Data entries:
....

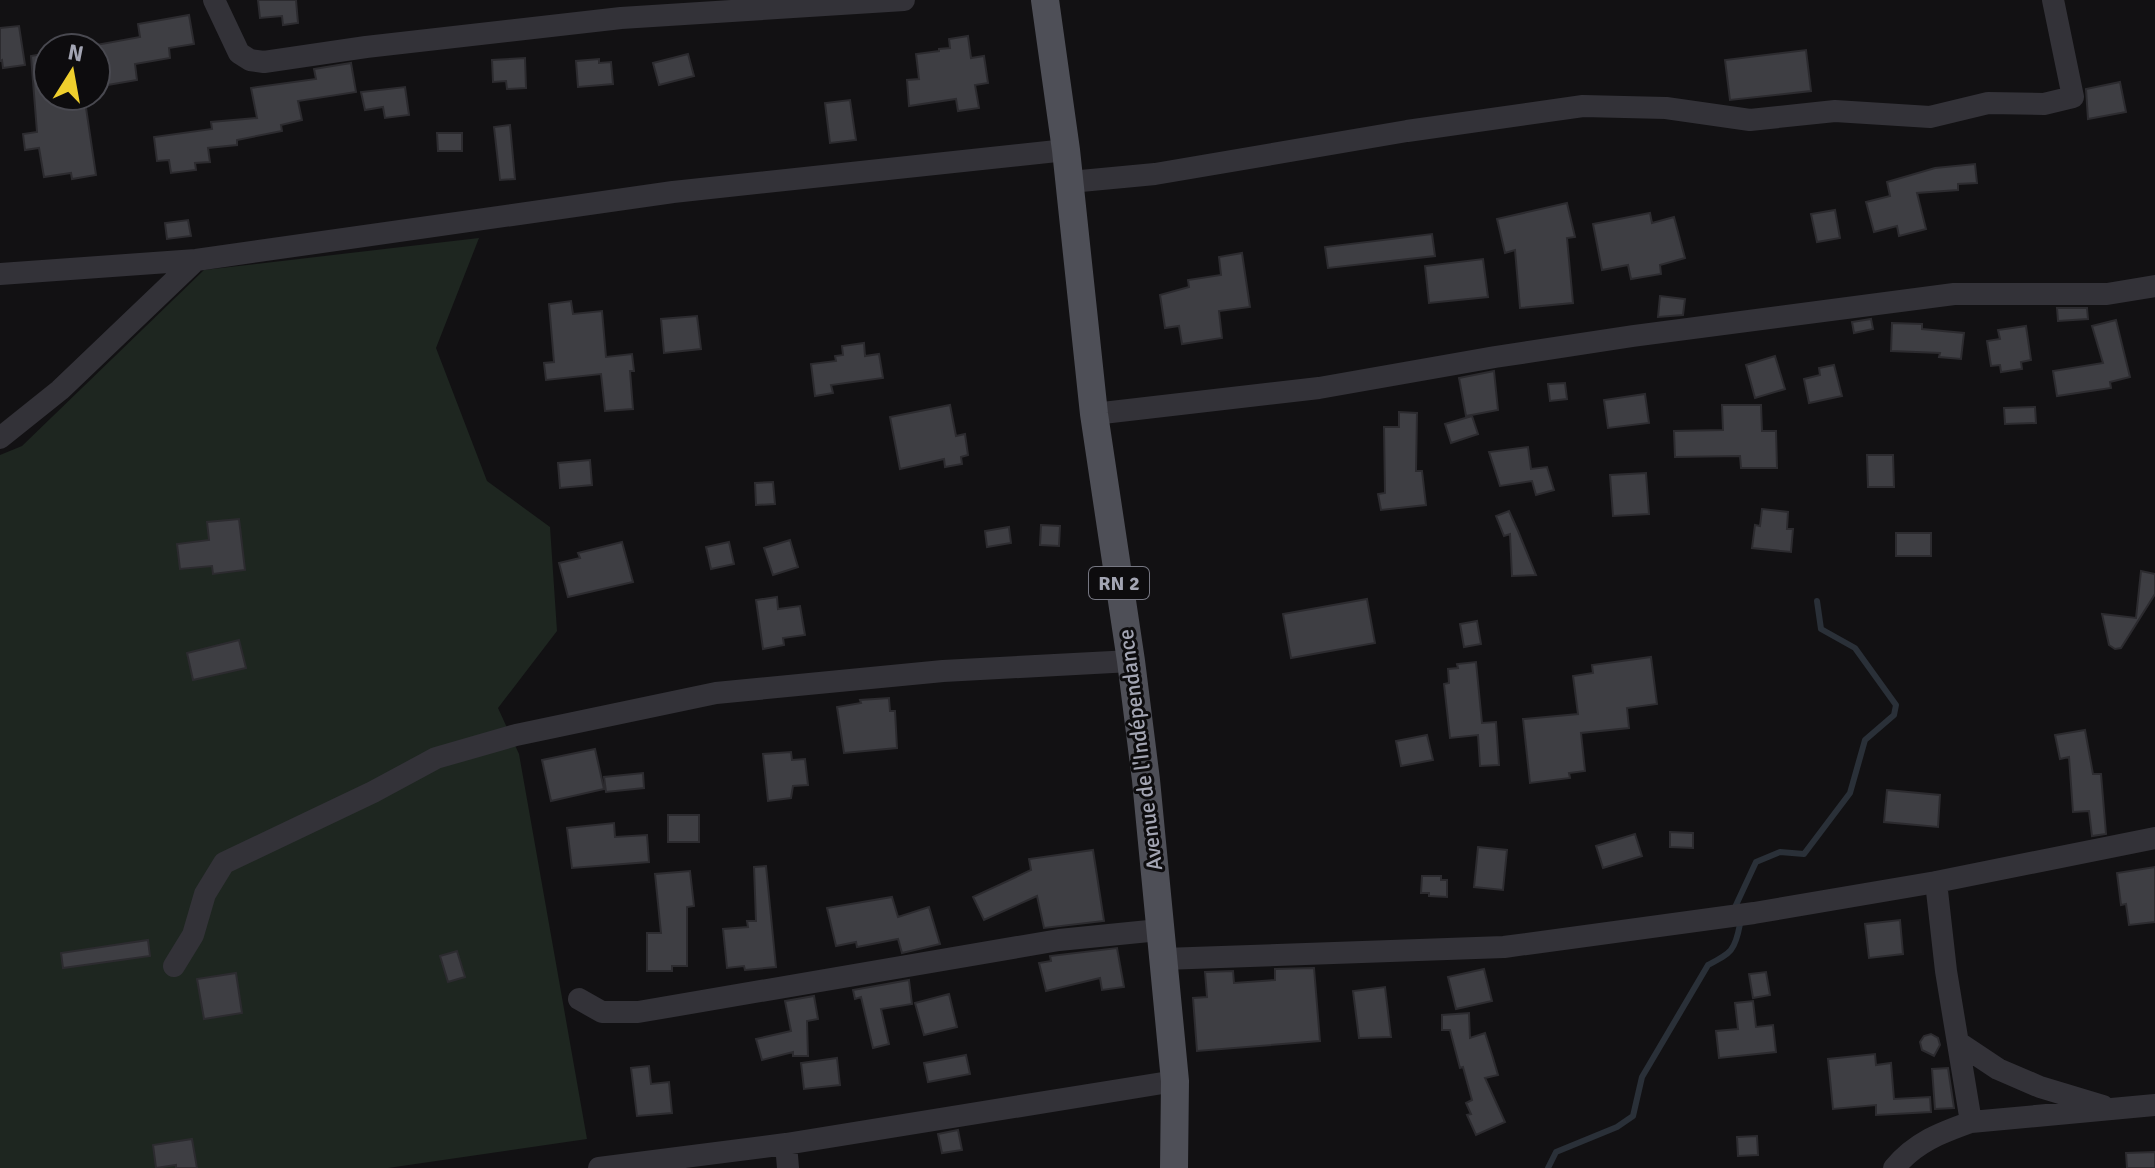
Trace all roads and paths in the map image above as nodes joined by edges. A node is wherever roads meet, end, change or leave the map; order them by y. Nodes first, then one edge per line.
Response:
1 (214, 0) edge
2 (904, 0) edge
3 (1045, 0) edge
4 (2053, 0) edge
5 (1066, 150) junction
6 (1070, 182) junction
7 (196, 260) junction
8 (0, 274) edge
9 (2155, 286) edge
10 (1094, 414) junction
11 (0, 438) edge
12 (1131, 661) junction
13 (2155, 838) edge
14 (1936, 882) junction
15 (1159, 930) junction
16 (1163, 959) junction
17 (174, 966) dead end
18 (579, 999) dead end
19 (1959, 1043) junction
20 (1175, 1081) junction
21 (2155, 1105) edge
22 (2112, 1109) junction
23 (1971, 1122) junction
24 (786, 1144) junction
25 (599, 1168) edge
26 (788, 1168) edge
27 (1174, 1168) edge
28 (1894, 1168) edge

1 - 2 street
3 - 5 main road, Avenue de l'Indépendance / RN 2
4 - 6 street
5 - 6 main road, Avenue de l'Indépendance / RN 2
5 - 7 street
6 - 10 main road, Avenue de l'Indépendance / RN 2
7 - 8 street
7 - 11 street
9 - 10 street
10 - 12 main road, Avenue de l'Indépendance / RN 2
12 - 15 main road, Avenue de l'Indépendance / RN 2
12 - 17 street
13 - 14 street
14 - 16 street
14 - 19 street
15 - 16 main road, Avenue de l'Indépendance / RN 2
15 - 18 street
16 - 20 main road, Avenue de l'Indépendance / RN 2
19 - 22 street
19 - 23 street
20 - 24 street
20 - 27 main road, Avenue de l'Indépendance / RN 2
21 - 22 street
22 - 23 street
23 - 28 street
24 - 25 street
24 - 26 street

....

## [WORK TO COMPLETE]
What you return must be the entries above, exactly as they appear, without any pictures.

## [ANSWER SECTION]
Trace all roads and paths in the map image above as nodes joined by edges. A node is wherever roads meet, end, change or leave the map; order them by y. Nodes first, then one edge per line.
Response:
1 (214, 0) edge
2 (904, 0) edge
3 (1045, 0) edge
4 (2053, 0) edge
5 (1066, 150) junction
6 (1070, 182) junction
7 (196, 260) junction
8 (0, 274) edge
9 (2155, 286) edge
10 (1094, 414) junction
11 (0, 438) edge
12 (1131, 661) junction
13 (2155, 838) edge
14 (1936, 882) junction
15 (1159, 930) junction
16 (1163, 959) junction
17 (174, 966) dead end
18 (579, 999) dead end
19 (1959, 1043) junction
20 (1175, 1081) junction
21 (2155, 1105) edge
22 (2112, 1109) junction
23 (1971, 1122) junction
24 (786, 1144) junction
25 (599, 1168) edge
26 (788, 1168) edge
27 (1174, 1168) edge
28 (1894, 1168) edge

1 - 2 street
3 - 5 main road, Avenue de l'Indépendance / RN 2
4 - 6 street
5 - 6 main road, Avenue de l'Indépendance / RN 2
5 - 7 street
6 - 10 main road, Avenue de l'Indépendance / RN 2
7 - 8 street
7 - 11 street
9 - 10 street
10 - 12 main road, Avenue de l'Indépendance / RN 2
12 - 15 main road, Avenue de l'Indépendance / RN 2
12 - 17 street
13 - 14 street
14 - 16 street
14 - 19 street
15 - 16 main road, Avenue de l'Indépendance / RN 2
15 - 18 street
16 - 20 main road, Avenue de l'Indépendance / RN 2
19 - 22 street
19 - 23 street
20 - 24 street
20 - 27 main road, Avenue de l'Indépendance / RN 2
21 - 22 street
22 - 23 street
23 - 28 street
24 - 25 street
24 - 26 street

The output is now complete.